Speech Rate Conversion Technology

The world is moving at a faster pace. Transportation is faster, communication is faster, and so on. Some even feel that people are speaking faster. This makes it hard for some of us to keep pace. The Science and Technical Research Laboratories of Japan’s public broadcaster, NHK, has developed a device that they feel will help (at least with how fast people seem to be talking). They’ve created a speech rate conversion technology that is designed to be used in a couple of different ways.

Have you ever listened to a recording played at a fast speed? This is commonly done in video or audio editing to search through a large volume of material in a short time. Normally, when speech is sped up, the pitch is also changed, causing the recorded voices to sound like the chipmunk characters that some of us listened to, or watched, as children. Even when the pitch is shifted to restore it to its original level, it is often difficult to understand the individual words. The system designed by Japan’s STRL has changed that.

Their new technology maintains the original timber and pitch of the speech, while playing it back at a faster rate. The playback rate is varied adaptively, which allows listeners to comprehend what is being said even at speeds that are five times the normal rate.

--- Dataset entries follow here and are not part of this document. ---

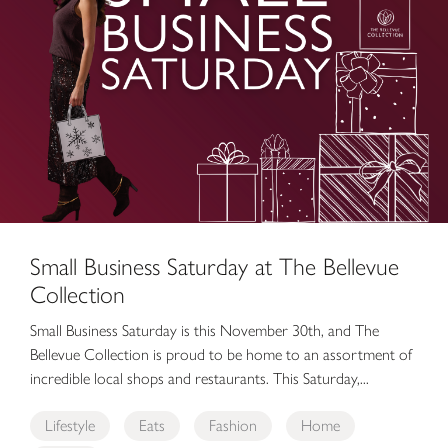
Small Business Saturday at The Bellevue
Collection
Small Business Saturday is this November 30th, and The
Bellevue Collection is proud to be home to an assortment of
incredible local shops and restaurants. This Saturday,...
Lifestyle
Eats
Fashion
Home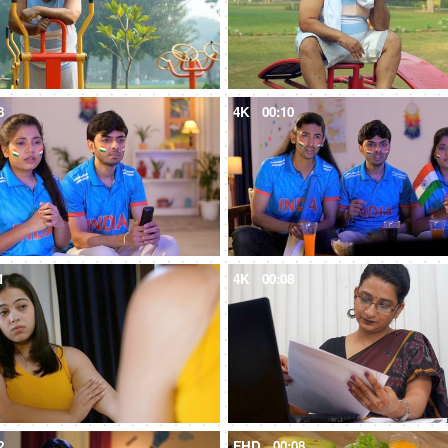
8
4K
00:10
1
4K
00:08
2
FHD
00:08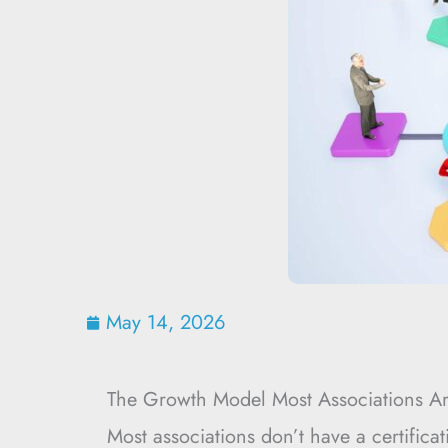
May 14, 2026
The Growth Model Most Associations Ar
Most associations don’t have a certifica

This system also benefits elderly listeners by slowing down radio broadcasts or the audio in television programs. It is common for older people to have some degree of hearing impairment, for various reasons. This disability might include a difficulty in perceiving specific frequencies, a weaker cognitive capacity, or a problem understanding speech with a large amount of background noise. It has also been found that with age comes a decreased ability to comprehend rapid speech. At the same time, the population statistics of many countries have forecast that twenty years from now, twenty five percent of the radio and television audience will be sixty five years of age or older. In order to reach this audience, STRL felt that something had to be done. Since it seemed unlikely that television announcers would slow down, they applied the speech rate conversion technology to solve this problem. Again, the pitch and timber are maintained, while the rate of speech is adjusted. By shortening the pauses between sentences, the slowed speech can be presented in real time. In addition to the Japanese language, it can be used for English, German, Chinese, French, and other languages. The technology is used on NHK’s online news service, and has also been incorporated into several consumer radio and television systems. As a result, they won an Asahi Shimbun Invention Award in 2008.

The world continues to speed up, and we continue to age. Whether you’re working at a job where you need to search through large quantities of video or audio material, or you would just like to be able to understand what the news announcer is saying, this new speech rate conversion technology may make your life a little easier.